Spills Out
Album | Pterodactyl (band) By Stewart MasonBrooklyn noise-punks unveil a new commitment to melody.
After two albums of fairly standard-issue noise-punk, Brooklyn trio Pterodactyl have uncovered a previously well-hidden taste for melody on the far superior Spills Out. Less aggressive and lo-fi than before and featuring a far greater adherence to typical pop-song structures, the songs are simultaneously more direct and more complex. The album's press kit claims the three band members spent months layering experimental sounds over the basic tracks while under the influence of The Zombies' Odessey and Oracle. But while cool noises do percolate through (albeit few that bear that chamber-pop classic's direct stamp), the band never loses sight of the songs themselves: the album never sounds overstuffed or unnecessarily ornate.
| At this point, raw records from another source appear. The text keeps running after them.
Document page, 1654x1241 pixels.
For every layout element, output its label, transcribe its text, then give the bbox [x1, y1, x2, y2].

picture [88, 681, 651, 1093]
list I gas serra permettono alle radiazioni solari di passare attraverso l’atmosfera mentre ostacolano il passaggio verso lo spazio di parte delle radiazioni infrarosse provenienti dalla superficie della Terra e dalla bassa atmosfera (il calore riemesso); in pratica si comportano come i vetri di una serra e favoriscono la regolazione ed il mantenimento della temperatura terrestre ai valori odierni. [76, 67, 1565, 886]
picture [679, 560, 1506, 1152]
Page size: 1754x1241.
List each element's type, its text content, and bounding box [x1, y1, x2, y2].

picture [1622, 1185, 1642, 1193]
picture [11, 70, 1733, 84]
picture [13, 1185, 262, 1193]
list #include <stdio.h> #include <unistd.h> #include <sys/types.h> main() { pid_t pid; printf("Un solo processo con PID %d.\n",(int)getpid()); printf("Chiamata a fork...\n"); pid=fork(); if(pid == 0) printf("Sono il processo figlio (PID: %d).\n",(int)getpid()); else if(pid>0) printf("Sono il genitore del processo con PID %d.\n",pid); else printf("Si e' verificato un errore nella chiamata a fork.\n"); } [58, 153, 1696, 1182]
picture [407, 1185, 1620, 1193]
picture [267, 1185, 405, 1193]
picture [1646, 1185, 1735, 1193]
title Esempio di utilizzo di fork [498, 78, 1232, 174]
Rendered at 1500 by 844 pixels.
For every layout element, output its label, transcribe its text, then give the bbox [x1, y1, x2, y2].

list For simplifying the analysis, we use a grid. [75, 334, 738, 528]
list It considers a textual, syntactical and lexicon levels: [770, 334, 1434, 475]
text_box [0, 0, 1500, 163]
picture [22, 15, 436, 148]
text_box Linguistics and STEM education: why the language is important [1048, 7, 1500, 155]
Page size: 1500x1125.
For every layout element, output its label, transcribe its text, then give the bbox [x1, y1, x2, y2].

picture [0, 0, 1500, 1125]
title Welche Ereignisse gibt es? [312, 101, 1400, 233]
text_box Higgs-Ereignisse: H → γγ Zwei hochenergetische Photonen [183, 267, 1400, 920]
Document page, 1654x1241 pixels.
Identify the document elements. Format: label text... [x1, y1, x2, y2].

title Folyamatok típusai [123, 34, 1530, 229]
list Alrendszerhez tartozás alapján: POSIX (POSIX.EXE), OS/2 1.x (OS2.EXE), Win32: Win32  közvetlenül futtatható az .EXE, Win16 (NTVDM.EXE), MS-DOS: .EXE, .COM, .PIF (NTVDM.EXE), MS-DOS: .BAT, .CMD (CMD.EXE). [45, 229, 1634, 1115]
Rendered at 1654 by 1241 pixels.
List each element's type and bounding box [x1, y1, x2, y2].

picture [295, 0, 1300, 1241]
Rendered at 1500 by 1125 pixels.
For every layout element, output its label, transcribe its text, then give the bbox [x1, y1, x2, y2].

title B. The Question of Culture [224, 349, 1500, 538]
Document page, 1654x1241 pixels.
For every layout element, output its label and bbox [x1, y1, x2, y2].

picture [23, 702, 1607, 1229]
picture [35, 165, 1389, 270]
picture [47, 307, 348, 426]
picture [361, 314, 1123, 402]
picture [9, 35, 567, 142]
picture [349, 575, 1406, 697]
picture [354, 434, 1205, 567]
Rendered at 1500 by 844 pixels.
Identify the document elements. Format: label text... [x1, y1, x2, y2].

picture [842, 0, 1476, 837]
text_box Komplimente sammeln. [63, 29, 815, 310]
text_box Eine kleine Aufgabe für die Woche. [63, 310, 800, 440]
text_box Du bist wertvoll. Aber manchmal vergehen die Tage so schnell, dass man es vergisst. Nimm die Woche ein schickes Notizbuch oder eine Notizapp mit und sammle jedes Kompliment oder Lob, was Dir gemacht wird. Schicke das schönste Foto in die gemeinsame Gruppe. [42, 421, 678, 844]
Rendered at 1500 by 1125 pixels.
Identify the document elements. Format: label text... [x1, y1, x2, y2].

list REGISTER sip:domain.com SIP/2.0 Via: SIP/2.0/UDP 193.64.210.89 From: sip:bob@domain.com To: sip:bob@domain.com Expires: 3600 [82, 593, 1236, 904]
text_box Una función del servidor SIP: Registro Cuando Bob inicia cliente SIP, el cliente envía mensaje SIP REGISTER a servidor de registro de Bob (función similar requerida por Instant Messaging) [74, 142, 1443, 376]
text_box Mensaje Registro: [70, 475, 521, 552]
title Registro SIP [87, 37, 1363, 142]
The bracing clatter of album highlights like "Nerds" or the appealingly disorienting opener "School Glue" fits in with contemporaries like Times New Viking or Abe Vigoda, but the recurrent use of sweet-and-sour three-part harmonies and chiming jangle-pop guitars recalls that period where mid-'80s college rockers from Husker Du and Sonic Youth to R.E.M. and Rain Parade reinterpreted psychedelia for their own post-punk generation.